The Court also reversed the holding in Signature Information Solutions v. Aston Township, which required an agency to state all grounds for denial in its initial denial letter, or have any issues not raised be waived. The Court remanded the case to the Commonwealth Court for consideration of issues raised by the Senate subsequent to its initial denial. Read more from the Lebanon Daily News. Read the opinion.

PNA note: The Supreme Court’s opinion in this case is a win for public access to legal invoices.

Prior to this decision, agencies routinely refused access to client identity and descriptions of legal services in legal invoices. The holding in the Levy case will require agencies to conduct a careful review of legal invoices and limit redactions to the rare circumstances where disclosure would actually trigger the attorney/client privilege.

A noteworthy, and troubling, aspect of the Levy holding, however, is the Court’s decision to overturn the per se waiver rule of Signature Information Solutions, LLC. v. Aston Township, 995 A.2d 510 (Pa. Cmwlth. 2010), which required an agency to state all grounds for denial in its initial denial letter or have any issues not raised be waived.

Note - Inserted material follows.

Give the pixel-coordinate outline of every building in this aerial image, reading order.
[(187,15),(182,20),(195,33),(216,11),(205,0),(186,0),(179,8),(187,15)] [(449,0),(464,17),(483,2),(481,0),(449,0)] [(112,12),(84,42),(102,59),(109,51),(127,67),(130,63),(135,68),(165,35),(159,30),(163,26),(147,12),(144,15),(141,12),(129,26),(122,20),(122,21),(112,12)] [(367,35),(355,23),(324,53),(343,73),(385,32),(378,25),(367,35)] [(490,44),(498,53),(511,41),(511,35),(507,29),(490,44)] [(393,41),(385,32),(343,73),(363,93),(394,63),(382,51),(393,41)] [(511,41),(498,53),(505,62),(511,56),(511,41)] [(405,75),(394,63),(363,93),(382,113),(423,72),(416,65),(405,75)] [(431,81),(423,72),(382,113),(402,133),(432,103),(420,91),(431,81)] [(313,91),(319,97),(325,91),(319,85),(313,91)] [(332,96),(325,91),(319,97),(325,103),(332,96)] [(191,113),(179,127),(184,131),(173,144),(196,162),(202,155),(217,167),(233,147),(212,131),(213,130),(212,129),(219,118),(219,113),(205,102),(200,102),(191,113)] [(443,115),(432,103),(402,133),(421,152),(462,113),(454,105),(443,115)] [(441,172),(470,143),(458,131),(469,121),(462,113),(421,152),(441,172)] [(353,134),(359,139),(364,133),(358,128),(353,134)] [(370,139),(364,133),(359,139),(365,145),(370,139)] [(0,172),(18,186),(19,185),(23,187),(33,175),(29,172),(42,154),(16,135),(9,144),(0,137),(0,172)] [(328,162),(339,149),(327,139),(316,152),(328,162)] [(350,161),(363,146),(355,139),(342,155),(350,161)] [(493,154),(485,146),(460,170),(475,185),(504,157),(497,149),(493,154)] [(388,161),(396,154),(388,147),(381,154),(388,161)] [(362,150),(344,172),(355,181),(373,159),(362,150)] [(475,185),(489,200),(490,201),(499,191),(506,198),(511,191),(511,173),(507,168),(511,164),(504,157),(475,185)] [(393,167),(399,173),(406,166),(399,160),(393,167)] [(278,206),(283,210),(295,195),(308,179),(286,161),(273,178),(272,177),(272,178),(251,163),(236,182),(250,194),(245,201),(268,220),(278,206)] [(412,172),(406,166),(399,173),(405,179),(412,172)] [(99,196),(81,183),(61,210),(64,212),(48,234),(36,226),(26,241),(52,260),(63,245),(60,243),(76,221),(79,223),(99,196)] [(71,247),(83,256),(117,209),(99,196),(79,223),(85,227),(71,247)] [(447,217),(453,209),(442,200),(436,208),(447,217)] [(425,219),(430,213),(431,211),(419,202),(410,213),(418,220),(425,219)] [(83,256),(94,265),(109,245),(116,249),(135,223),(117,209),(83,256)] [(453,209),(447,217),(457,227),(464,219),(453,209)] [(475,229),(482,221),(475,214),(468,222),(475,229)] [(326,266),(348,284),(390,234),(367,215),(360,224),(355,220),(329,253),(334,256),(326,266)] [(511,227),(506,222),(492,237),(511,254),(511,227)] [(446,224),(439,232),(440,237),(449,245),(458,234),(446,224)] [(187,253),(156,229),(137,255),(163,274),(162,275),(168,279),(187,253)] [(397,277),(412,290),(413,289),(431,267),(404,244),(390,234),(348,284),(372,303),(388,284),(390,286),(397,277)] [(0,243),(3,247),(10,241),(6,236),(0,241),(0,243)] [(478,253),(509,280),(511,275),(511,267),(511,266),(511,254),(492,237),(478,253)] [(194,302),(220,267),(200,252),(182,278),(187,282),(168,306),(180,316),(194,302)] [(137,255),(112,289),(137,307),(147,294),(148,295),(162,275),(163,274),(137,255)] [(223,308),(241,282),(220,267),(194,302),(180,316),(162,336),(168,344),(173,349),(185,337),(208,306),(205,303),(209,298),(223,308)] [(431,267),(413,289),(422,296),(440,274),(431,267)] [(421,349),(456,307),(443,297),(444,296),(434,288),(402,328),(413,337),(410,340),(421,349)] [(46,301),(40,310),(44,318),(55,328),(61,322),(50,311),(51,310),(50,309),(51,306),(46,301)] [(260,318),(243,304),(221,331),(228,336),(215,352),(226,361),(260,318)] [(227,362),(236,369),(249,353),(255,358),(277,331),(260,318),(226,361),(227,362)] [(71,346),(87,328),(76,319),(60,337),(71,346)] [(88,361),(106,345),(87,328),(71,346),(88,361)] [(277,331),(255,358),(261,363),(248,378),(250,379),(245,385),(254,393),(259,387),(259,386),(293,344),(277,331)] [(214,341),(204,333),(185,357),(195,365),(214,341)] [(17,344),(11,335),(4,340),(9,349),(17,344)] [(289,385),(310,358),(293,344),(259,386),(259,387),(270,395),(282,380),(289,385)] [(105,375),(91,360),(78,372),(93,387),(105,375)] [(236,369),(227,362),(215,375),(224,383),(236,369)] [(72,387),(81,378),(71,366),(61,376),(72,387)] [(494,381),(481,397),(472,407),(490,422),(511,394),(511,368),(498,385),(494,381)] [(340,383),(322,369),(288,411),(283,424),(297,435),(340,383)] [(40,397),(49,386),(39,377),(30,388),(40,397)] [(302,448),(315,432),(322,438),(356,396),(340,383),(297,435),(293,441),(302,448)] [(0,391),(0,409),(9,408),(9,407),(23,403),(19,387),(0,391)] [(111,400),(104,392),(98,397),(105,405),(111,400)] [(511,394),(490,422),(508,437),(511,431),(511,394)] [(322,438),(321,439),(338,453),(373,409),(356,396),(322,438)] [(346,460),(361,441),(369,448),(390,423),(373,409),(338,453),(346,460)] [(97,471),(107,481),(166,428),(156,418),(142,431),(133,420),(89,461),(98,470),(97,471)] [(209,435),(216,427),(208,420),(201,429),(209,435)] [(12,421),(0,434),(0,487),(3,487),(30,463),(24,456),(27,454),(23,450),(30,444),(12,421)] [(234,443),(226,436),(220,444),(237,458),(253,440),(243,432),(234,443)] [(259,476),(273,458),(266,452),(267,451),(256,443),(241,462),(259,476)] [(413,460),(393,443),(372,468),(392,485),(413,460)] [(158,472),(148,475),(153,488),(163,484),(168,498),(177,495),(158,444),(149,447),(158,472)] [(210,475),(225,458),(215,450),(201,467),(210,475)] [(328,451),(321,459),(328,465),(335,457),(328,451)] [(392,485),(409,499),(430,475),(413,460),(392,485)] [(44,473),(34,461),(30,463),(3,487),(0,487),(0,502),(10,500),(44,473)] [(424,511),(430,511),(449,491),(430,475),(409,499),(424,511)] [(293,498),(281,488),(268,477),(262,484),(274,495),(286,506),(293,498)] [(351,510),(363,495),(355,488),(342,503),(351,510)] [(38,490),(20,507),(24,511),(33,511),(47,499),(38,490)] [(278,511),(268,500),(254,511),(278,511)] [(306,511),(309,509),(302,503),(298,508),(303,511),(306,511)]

[ PaFOIC note: The court's decision appears to leave open the possibility that the waiver can still be argued based on the individual facts of a particular case.]

It remains to be seen how agencies [and lower courts] will apply this aspect of the Levy holding, but the Supreme Court noted the importance of timely and efficient appeals in light of the Law’s intent to improve public access [and included additional positive language regarding the law's intent to encourage disclosure and "transparency.”]

* In brackets are a few additions to this analysis of the Levy v. Senate ruling from the PaFOIC.